A Comprehensive Analysis for Visual Object Hallucination in Large Vision-Language Models
Liqiang Jing, Guiming Hardy Chen, Ehsan Aghazadeh, Xin Eric Wang, Xinya Du
TL;DR
This work performs a component-level analysis of visual object hallucination in LVLMs, decomposing sources of error into the LLM, vision backbone, and projector. It demonstrates that LLMs can faithfully describe content when provided accurate textual captions, while hallucinations primarily emanate from the vision encoder and projector. The authors propose targeted mitigations: fine-grained CLIP tuning and perception-based visual instruction tuning to strengthen the vision backbone, and contrastive alignment losses to improve projector alignment, alongside two fine-grained benchmarks (QA-VisualGenome and QA-FB15K) to evaluate perception and cognition hallucinations. The results show meaningful reductions in perception-based hallucinations and gains in cognition-based tasks, highlighting practical improvements for safer, more reliable LVLMs, though cognition-based gains remain more challenging and require knowledge integration beyond perception enhancements.
Abstract
Large Vision-Language Models (LVLMs) demonstrate remarkable capabilities in multimodal tasks, but visual object hallucination remains a persistent issue.
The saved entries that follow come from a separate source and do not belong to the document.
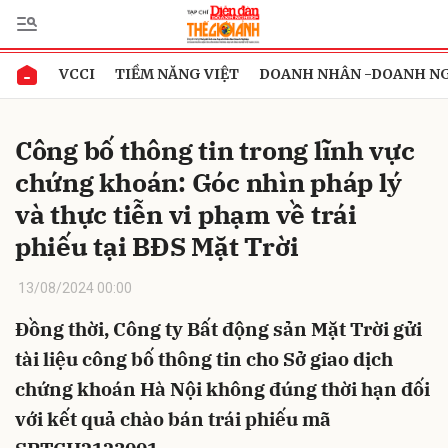
VCCI
TIỀM NĂNG VIỆT
DOANH NHÂN -DOANH N
Gửi bình luận
Công bố thông tin trong lĩnh vực
chứng khoán: Góc nhìn pháp lý
và thực tiễn vi phạm về trái
phiếu tại BĐS Mặt Trời
13/08/2024 00:00
Hủy
Gửi
Đồng thời, Công ty Bất động sản Mặt Trời gửi
tài liệu công bố thông tin cho Sở giao dịch
chứng khoán Hà Nội không đúng thời hạn đối
với kết quả chào bán trái phiếu mã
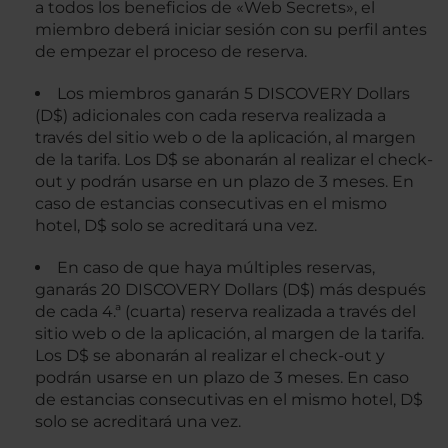
a todos los beneficios de «Web Secrets», el
miembro deberá iniciar sesión con su perfil antes
de empezar el proceso de reserva.
Los miembros ganarán 5 DISCOVERY Dollars
(D$) adicionales con cada reserva realizada a
través del sitio web o de la aplicación, al margen
de la tarifa. Los D$ se abonarán al realizar el check-
out y podrán usarse en un plazo de 3 meses. En
caso de estancias consecutivas en el mismo
hotel, D$ solo se acreditará una vez.
En caso de que haya múltiples reservas,
ganarás 20 DISCOVERY Dollars (D$) más después
de cada 4.ª (cuarta) reserva realizada a través del
sitio web o de la aplicación, al margen de la tarifa.
Los D$ se abonarán al realizar el check-out y
podrán usarse en un plazo de 3 meses. En caso
de estancias consecutivas en el mismo hotel, D$
solo se acreditará una vez.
It refers to scenarios where models generate inaccurate visual object-related information based on the query input, potentially leading to misinformation and concerns about safety and reliability. Previous works focus on the evaluation and mitigation of visual hallucinations, but the underlying causes have not been comprehensively investigated. In this paper, we analyze each component of LLaVA-like LVLMs -- the large language model, the vision backbone, and the projector -- to identify potential sources of error and their impact. Based on our observations, we propose methods to mitigate hallucination for each problematic component. Additionally, we developed two hallucination benchmarks: QA-VisualGenome, which emphasizes attribute and relation hallucinations, and QA-FB15k, which focuses on cognition-based hallucinations.